◆ Work task
Your task is to copy every line of the entries that contains "AutoMate".

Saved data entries
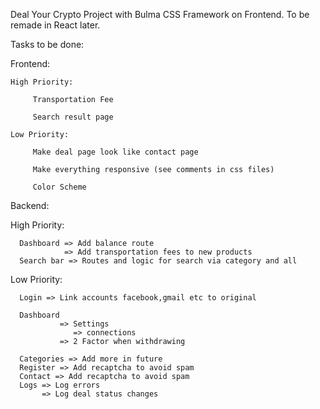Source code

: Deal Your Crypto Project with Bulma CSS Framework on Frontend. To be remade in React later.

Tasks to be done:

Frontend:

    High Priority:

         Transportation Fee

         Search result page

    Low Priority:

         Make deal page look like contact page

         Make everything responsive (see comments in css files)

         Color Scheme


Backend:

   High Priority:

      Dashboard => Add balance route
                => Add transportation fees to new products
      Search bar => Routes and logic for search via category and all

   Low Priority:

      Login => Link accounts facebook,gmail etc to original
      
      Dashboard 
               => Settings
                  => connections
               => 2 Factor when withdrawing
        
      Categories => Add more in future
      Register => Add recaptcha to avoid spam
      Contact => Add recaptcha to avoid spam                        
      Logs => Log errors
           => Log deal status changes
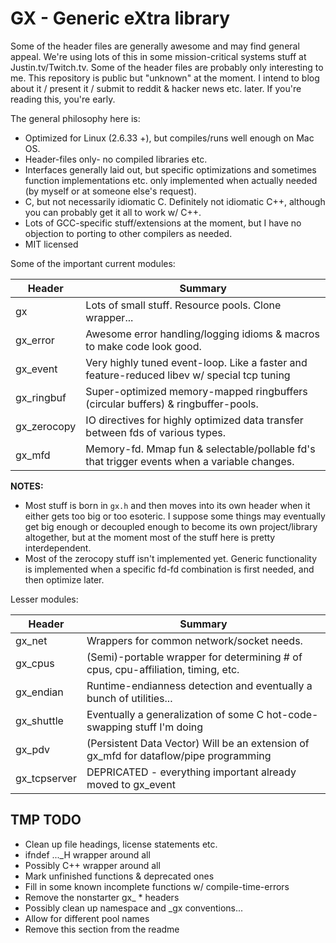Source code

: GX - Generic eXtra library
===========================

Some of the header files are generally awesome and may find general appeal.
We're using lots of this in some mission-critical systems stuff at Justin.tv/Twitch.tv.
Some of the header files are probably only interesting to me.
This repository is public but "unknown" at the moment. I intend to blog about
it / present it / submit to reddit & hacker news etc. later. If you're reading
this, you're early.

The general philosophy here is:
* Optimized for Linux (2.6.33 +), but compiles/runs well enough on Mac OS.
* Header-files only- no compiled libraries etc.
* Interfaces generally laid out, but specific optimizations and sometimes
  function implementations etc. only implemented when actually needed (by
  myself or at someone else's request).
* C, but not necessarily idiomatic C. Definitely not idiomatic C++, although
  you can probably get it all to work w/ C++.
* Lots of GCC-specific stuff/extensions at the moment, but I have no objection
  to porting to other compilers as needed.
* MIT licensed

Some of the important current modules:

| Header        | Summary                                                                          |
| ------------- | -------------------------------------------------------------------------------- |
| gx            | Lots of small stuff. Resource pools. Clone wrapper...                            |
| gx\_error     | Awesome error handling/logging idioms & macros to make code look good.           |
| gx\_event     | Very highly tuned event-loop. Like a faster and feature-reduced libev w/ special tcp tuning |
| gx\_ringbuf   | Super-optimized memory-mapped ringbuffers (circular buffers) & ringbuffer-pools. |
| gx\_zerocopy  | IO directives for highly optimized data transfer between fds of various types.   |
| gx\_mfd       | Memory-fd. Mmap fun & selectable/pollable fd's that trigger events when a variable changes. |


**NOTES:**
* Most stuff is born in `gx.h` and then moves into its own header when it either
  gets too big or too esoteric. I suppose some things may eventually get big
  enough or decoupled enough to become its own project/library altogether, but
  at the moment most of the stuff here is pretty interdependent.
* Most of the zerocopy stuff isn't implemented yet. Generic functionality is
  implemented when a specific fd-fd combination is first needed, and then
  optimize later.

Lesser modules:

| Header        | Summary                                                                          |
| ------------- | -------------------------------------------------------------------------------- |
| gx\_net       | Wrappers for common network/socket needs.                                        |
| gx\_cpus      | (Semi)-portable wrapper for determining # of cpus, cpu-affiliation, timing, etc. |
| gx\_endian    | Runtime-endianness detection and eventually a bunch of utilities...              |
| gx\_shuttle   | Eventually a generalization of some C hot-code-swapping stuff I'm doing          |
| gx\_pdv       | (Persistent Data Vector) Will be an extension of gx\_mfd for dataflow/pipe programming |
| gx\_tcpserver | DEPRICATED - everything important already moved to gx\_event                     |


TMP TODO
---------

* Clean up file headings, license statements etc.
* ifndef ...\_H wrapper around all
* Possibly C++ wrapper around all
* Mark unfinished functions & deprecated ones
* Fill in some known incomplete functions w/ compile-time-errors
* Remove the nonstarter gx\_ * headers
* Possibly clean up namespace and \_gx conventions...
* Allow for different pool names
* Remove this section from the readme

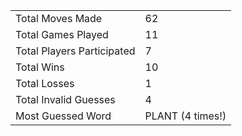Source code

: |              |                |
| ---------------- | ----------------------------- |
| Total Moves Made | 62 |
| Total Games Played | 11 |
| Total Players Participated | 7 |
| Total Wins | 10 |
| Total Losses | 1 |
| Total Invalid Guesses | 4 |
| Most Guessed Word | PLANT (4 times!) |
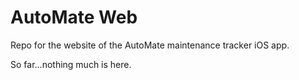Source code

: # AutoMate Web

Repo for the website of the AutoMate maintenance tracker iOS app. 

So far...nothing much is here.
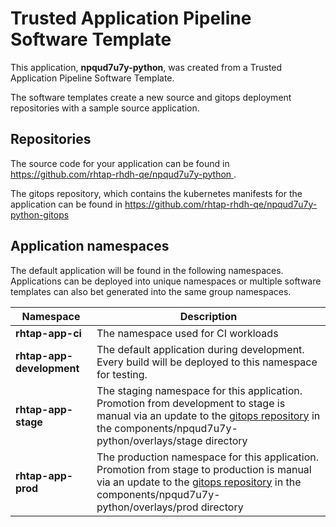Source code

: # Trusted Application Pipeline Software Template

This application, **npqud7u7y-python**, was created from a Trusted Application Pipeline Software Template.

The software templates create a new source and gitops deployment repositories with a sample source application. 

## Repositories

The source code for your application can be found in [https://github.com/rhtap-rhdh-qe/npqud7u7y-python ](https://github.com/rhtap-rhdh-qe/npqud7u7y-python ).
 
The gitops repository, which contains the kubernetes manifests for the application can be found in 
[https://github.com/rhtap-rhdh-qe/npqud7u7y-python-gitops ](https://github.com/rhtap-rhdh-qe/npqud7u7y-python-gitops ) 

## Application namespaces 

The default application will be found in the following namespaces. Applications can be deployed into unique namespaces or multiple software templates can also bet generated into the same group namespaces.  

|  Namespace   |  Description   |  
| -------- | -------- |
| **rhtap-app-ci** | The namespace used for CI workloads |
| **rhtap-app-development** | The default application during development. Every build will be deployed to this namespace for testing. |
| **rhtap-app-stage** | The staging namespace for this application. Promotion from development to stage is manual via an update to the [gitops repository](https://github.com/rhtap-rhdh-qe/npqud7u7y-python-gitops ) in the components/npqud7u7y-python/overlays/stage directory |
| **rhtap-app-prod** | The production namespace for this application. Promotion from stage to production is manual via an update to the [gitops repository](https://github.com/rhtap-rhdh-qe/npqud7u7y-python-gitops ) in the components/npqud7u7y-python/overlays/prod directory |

◆ Exercise output
: # AutoMate Web
Repo for the website of the AutoMate maintenance tracker iOS app. 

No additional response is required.